**INPUT MATERIAL:**
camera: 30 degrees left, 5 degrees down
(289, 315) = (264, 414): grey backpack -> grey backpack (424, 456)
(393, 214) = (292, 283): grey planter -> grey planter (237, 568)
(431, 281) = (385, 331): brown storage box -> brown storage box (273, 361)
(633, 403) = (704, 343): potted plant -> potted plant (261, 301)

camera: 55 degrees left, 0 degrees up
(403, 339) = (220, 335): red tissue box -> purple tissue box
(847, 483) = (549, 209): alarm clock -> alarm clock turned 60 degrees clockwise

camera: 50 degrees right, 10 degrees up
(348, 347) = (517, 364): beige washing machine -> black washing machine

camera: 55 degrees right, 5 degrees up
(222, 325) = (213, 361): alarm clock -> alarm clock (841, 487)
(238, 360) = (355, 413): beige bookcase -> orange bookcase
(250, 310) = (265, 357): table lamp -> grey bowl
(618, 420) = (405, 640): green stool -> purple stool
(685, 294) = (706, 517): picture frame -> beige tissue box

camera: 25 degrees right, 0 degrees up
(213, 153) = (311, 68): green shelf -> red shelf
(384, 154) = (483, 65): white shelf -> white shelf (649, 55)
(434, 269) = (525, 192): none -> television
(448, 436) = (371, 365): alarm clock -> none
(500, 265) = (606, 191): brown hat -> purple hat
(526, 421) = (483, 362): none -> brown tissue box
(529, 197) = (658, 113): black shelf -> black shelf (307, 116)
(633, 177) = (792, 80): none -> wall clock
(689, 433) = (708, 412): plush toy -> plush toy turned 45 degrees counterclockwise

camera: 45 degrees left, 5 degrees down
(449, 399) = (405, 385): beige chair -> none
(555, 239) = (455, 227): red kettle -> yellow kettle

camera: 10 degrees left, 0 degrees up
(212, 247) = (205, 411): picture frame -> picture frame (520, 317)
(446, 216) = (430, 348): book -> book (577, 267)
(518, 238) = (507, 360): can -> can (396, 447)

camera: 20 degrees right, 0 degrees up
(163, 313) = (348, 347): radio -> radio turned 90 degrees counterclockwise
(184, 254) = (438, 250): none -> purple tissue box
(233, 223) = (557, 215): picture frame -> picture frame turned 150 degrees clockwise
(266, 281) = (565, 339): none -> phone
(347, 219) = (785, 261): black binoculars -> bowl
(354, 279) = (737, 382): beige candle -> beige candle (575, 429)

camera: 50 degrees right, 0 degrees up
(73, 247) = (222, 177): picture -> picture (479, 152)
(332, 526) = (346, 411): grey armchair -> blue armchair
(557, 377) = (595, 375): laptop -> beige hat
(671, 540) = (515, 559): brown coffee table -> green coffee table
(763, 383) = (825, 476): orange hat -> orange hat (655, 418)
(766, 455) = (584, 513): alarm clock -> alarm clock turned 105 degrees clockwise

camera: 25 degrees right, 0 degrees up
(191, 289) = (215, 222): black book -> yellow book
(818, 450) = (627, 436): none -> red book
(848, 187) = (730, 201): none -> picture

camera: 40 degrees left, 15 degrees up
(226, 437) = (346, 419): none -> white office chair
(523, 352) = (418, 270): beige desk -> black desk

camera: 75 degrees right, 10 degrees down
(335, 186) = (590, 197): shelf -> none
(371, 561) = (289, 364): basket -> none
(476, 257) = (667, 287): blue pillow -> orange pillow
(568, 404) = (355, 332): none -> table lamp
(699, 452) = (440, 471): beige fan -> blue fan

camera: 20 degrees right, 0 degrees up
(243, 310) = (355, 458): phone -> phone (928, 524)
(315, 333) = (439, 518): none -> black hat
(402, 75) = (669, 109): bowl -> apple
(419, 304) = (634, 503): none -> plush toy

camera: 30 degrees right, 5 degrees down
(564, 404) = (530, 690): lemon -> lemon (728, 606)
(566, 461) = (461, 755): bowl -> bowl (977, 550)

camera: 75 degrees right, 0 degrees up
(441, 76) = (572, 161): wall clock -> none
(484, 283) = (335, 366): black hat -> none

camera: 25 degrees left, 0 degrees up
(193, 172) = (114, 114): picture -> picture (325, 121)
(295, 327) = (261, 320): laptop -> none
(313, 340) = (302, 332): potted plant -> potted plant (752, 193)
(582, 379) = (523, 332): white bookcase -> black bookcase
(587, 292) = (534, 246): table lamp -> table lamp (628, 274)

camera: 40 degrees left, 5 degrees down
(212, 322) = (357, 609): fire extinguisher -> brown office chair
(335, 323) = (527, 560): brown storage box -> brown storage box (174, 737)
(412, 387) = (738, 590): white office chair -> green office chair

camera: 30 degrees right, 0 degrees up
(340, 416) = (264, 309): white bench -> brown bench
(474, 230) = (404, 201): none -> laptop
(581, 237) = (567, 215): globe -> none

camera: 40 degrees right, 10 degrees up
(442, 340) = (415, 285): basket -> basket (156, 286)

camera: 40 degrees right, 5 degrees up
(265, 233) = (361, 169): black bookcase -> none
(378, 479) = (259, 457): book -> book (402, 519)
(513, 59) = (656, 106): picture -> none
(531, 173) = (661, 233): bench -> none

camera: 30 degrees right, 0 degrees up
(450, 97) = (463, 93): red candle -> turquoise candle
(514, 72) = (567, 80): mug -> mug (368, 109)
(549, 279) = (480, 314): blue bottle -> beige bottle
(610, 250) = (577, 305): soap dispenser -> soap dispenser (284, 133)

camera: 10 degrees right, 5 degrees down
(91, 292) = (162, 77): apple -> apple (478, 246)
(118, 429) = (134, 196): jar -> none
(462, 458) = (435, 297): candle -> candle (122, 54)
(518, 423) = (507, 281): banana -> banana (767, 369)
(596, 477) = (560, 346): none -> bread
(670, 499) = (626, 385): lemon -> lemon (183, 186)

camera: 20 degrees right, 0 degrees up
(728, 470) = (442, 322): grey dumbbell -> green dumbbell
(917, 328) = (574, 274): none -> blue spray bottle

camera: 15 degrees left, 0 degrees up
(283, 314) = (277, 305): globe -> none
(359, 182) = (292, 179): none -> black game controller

**WORK REQUEST:**
Find the string "blue" in the material above. Then copy each line that has it.

**TASK RESPONSE:**
(332, 526) = (346, 411): grey armchair -> blue armchair
(476, 257) = (667, 287): blue pillow -> orange pillow
(699, 452) = (440, 471): beige fan -> blue fan
(549, 279) = (480, 314): blue bottle -> beige bottle
(917, 328) = (574, 274): none -> blue spray bottle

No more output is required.